## [Vorliegender Text]
++++++

Entscheidungsstichwort (Thema)
Urteilsberichtigung: Entscheidung über Tatbestandsberichtigungsantrag bei verspäteter Urteilszustellung. Rechtsstaatsprinzip: Gebot des fairen Verfahrens
Leitsatz (redaktionell)
1. Aufgrund des im Rechtsstaatsprinzips verankerten Gebots des fairen Verfahrens dürfen sich eigene Veräumnisse des Gerichts nicht zum Nachteil der Verfahrensbeteiligten auswirken.
2. Das Gericht hat bei Zustellung des Urteils nach Ablauf der in § 320 Abs. 1 S. 3 ZPO genannten Frist über einen im Übrigen zulässigen Tatbestandsberichtigungsantrag in der Sache zu entscheiden.
Normenkette
ZPO § 320 Abs. 2 S. 3
Tenor
Auf S. 5, Zeile 5 wird das erste Wort „T.” durch die Worte „der Kläger” ersetzt.
Eine weitergehende Berichtigung wird abgelehnt.
Gründe
Der Antrag des Beklagten zu 2) ist ungeachtet des Ablaufs der in § 320 Abs. 2 S. 3 ZPO genannten Frist zulässig.

++++++

## [Datenauszug]
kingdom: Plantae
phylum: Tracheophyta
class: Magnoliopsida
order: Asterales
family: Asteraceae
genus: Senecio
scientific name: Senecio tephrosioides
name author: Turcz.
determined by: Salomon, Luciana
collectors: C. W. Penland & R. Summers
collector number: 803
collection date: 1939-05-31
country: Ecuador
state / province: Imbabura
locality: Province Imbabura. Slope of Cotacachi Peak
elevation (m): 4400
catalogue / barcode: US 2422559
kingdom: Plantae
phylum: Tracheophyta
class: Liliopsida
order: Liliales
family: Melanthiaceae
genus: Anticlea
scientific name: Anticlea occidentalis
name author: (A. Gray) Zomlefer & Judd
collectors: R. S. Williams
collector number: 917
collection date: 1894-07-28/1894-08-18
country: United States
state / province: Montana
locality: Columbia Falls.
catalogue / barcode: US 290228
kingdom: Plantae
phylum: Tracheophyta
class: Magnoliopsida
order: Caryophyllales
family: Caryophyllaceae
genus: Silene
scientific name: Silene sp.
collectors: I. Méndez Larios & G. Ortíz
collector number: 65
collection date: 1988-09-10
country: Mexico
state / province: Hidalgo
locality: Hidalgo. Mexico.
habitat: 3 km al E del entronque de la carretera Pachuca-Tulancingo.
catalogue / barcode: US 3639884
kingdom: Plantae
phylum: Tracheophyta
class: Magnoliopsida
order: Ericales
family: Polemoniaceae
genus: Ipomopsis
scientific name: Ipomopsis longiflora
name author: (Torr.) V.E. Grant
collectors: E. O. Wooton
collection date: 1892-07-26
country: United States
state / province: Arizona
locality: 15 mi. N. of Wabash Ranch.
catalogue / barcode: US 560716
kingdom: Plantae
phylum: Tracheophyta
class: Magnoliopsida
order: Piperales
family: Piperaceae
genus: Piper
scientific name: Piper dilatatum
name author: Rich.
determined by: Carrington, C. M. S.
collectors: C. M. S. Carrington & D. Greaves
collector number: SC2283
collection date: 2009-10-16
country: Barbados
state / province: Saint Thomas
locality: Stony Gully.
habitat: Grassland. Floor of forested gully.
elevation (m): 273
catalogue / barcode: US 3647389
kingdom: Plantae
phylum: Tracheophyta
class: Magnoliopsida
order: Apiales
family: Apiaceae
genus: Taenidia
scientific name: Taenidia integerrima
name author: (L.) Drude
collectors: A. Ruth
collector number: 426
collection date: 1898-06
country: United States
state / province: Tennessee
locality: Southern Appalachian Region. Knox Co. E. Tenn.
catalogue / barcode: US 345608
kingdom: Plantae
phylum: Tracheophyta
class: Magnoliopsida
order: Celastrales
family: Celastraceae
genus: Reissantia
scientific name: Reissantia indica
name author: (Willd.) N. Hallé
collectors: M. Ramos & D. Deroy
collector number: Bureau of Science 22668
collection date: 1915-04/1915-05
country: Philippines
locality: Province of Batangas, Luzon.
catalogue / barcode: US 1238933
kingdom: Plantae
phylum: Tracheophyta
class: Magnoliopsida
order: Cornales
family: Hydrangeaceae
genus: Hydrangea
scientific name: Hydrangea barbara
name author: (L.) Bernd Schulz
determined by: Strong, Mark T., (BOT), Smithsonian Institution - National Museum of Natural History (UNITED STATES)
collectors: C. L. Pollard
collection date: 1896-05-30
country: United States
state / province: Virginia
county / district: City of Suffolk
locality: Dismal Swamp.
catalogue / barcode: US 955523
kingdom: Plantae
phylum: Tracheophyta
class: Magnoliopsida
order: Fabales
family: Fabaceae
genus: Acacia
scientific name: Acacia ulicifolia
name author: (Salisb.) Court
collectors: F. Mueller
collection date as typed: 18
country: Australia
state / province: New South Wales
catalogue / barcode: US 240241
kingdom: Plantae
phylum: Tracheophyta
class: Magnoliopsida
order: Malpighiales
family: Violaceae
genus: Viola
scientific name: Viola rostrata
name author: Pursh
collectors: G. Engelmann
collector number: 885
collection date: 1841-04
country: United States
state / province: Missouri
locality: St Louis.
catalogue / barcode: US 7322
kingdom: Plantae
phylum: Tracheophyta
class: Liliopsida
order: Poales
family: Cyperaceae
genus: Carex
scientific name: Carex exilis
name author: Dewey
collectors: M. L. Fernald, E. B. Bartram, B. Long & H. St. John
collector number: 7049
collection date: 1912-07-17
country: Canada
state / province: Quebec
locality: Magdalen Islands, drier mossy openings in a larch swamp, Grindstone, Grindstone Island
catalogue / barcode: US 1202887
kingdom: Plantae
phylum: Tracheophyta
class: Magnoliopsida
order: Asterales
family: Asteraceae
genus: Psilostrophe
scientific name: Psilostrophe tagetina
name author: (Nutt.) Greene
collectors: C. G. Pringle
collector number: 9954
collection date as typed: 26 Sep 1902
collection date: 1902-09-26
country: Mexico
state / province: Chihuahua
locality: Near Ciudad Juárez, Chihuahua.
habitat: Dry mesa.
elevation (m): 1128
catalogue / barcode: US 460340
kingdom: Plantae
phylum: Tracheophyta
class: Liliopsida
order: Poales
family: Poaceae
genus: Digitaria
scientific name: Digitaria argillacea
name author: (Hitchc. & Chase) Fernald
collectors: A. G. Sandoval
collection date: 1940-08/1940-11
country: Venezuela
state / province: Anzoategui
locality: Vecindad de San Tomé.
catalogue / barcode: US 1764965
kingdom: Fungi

++++++

Durch welche Worte ersetzt der Tenor des Textes zur Urteilsberichtigung das erste Wort auf S. 5, Zeile 5?

## [Ergebnis unten]
Durch die Worte „der Kläger“.